What needs to be done
Reproduce only the stretch of the listing from the line containing "left ankle: (931, 1168, 5)" through the line containing "left knee: (1046, 1263, 10)", both included. Multiply every keypoint value (the x and y pixel coordinates and the depth in centimeters) by 0.4 and round to whole numbers, halves up, while leaving the person box line as it stands.

Information shown
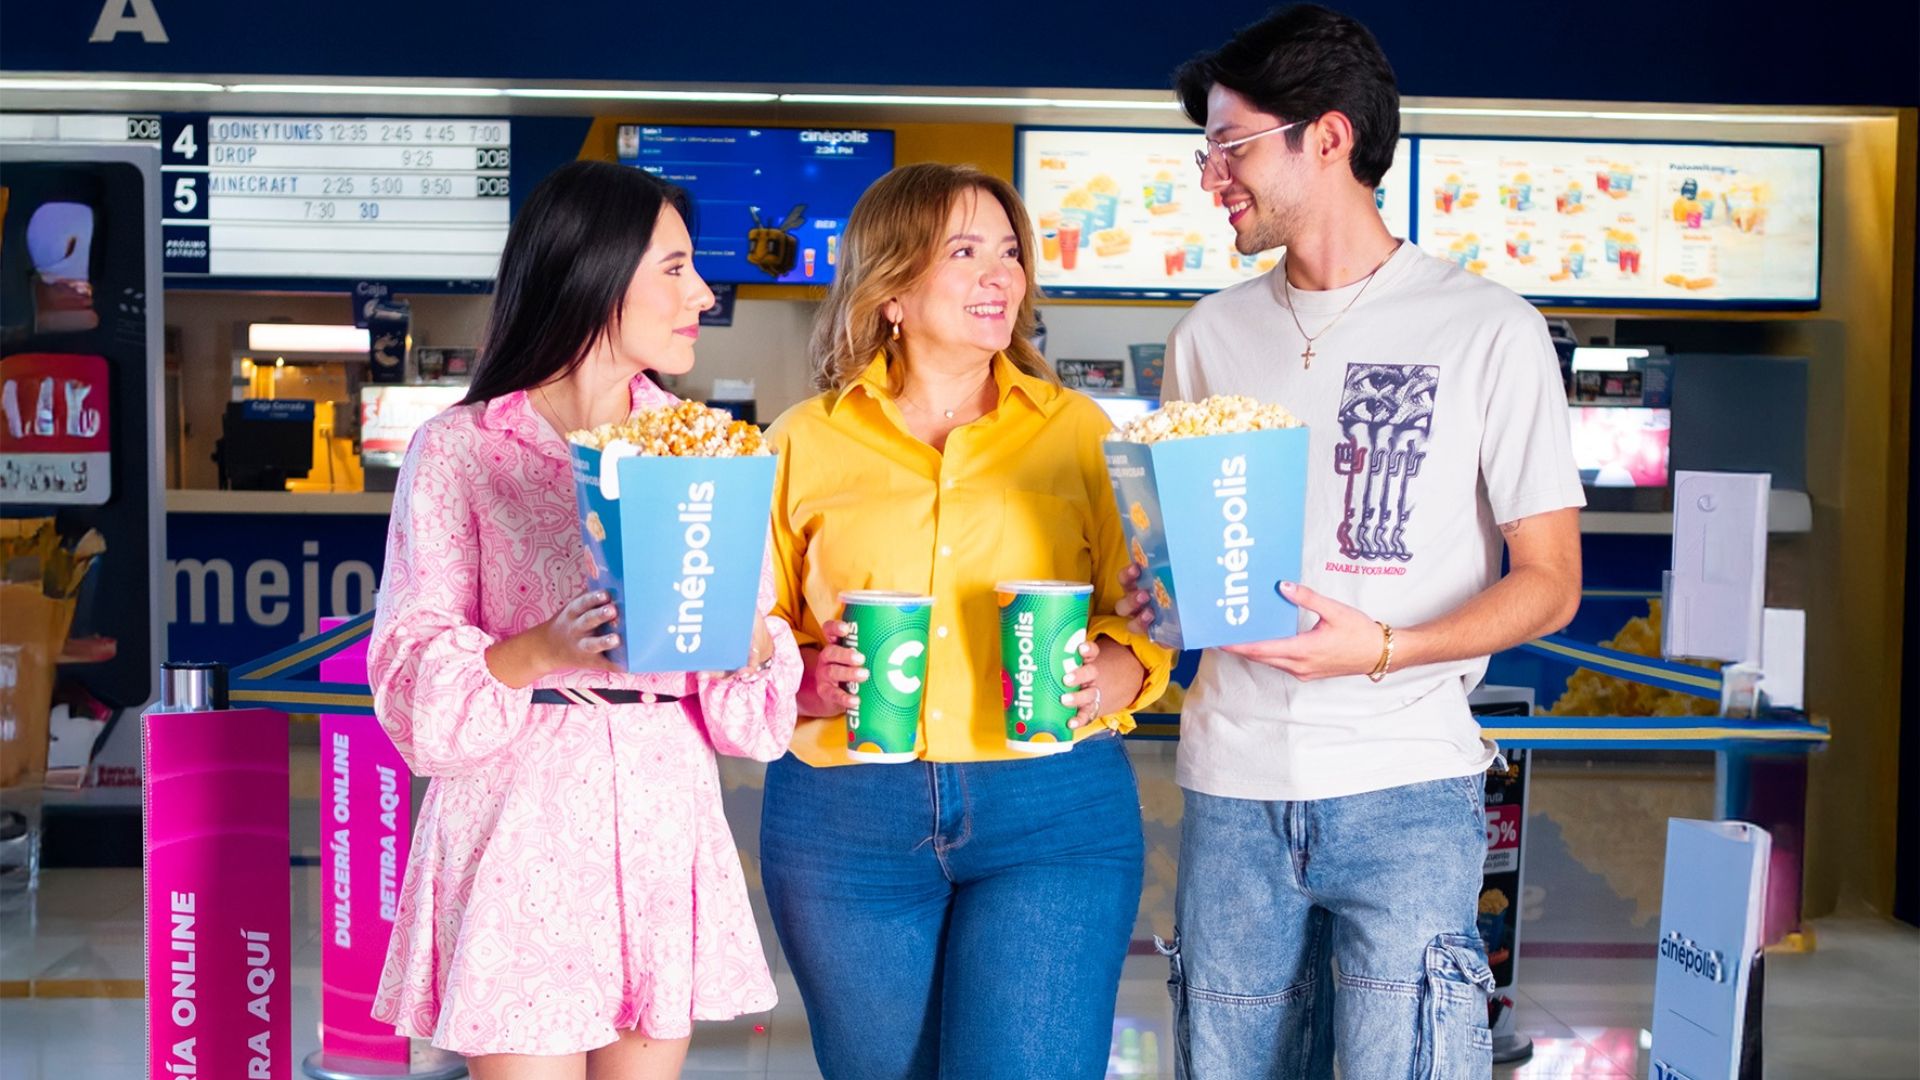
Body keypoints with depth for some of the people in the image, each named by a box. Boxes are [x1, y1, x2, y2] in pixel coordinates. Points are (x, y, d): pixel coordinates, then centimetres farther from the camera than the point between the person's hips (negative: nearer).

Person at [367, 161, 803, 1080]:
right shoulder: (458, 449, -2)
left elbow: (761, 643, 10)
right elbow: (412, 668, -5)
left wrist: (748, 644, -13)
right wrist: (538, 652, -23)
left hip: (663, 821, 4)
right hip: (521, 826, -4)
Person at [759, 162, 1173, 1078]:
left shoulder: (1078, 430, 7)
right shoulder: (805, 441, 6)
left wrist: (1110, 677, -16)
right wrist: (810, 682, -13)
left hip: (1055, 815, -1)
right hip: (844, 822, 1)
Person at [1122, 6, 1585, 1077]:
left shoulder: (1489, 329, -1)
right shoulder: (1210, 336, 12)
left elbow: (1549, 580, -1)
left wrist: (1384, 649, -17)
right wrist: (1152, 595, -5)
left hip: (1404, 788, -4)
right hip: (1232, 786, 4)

...

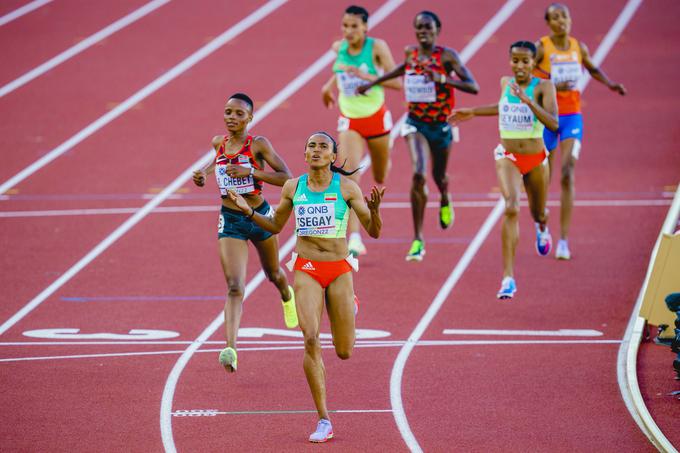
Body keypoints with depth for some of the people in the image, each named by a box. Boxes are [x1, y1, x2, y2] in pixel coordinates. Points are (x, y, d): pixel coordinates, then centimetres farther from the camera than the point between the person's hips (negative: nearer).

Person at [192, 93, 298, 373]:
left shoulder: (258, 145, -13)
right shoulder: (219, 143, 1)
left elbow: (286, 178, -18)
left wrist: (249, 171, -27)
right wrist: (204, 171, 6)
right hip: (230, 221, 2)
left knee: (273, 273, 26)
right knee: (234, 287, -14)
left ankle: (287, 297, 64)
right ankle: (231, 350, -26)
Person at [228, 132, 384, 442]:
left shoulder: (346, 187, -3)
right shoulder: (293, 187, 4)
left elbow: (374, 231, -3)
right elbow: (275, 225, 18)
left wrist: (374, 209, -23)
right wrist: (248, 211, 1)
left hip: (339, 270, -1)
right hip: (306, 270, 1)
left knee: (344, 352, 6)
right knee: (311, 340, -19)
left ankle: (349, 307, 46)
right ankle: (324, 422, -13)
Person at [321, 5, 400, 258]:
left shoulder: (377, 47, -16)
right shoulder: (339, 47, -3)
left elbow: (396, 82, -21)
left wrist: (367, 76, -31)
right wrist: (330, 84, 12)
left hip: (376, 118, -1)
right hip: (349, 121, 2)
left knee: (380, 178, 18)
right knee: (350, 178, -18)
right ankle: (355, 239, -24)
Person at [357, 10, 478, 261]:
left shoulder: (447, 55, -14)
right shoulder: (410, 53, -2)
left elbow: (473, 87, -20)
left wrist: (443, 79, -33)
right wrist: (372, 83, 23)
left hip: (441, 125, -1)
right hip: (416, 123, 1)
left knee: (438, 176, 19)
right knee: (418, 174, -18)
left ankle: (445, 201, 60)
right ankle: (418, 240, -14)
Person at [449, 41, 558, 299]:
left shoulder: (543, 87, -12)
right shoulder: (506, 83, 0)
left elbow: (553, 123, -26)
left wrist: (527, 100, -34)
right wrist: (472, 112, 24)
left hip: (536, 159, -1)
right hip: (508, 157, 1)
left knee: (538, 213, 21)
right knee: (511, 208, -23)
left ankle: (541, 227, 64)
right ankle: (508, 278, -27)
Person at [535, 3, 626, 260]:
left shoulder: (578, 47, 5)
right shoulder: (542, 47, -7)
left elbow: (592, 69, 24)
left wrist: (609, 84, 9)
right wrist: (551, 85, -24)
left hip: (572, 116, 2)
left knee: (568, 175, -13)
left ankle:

--

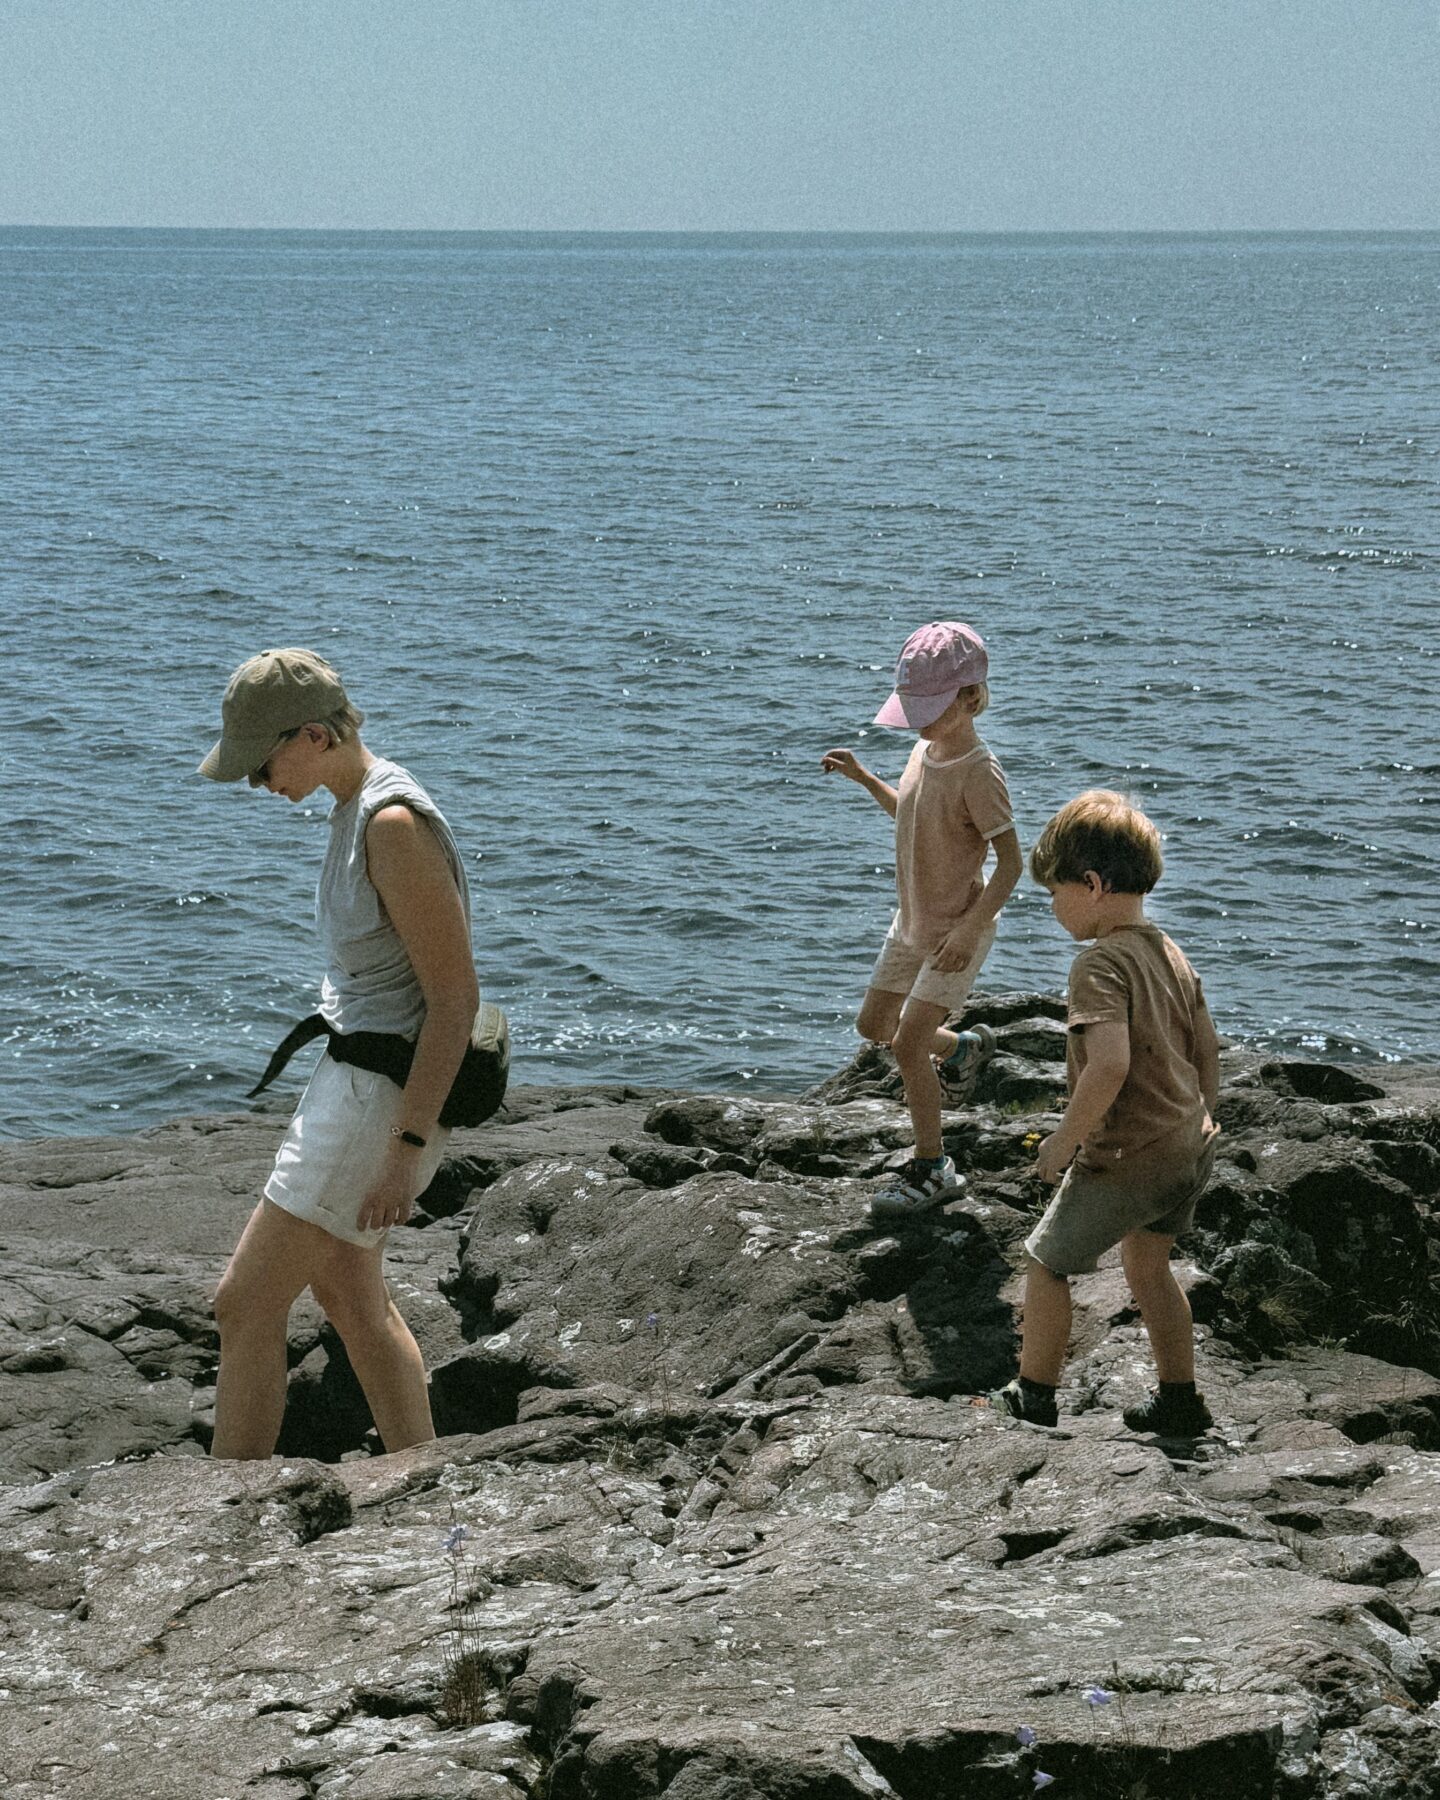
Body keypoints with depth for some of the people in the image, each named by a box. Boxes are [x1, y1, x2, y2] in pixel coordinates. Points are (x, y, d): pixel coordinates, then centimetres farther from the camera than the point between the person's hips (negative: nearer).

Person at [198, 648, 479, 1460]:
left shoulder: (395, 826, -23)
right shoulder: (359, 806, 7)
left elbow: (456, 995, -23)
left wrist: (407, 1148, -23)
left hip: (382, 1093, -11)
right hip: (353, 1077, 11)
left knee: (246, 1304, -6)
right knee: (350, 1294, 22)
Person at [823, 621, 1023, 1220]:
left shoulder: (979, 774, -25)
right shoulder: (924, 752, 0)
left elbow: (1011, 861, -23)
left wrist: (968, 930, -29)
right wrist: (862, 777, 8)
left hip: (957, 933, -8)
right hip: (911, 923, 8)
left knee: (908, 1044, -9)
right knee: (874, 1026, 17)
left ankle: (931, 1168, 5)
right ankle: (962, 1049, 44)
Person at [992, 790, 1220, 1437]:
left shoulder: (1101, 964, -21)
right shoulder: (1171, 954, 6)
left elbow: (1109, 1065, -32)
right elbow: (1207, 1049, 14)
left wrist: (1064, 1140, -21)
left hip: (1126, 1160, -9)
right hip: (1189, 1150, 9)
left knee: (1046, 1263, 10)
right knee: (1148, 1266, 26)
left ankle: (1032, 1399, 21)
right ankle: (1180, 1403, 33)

Worked solution
left ankle: (372, 467, 2)
right ankle: (385, 420, 18)
Person at [992, 790, 1220, 1437]:
left shoulder: (440, 386, -8)
right shoulder: (468, 382, 2)
left elbow: (444, 426, -13)
right elbow: (483, 420, 6)
left wrist: (426, 456, -8)
left hip: (450, 464, -4)
right hip: (476, 460, 4)
left knee: (418, 505, 4)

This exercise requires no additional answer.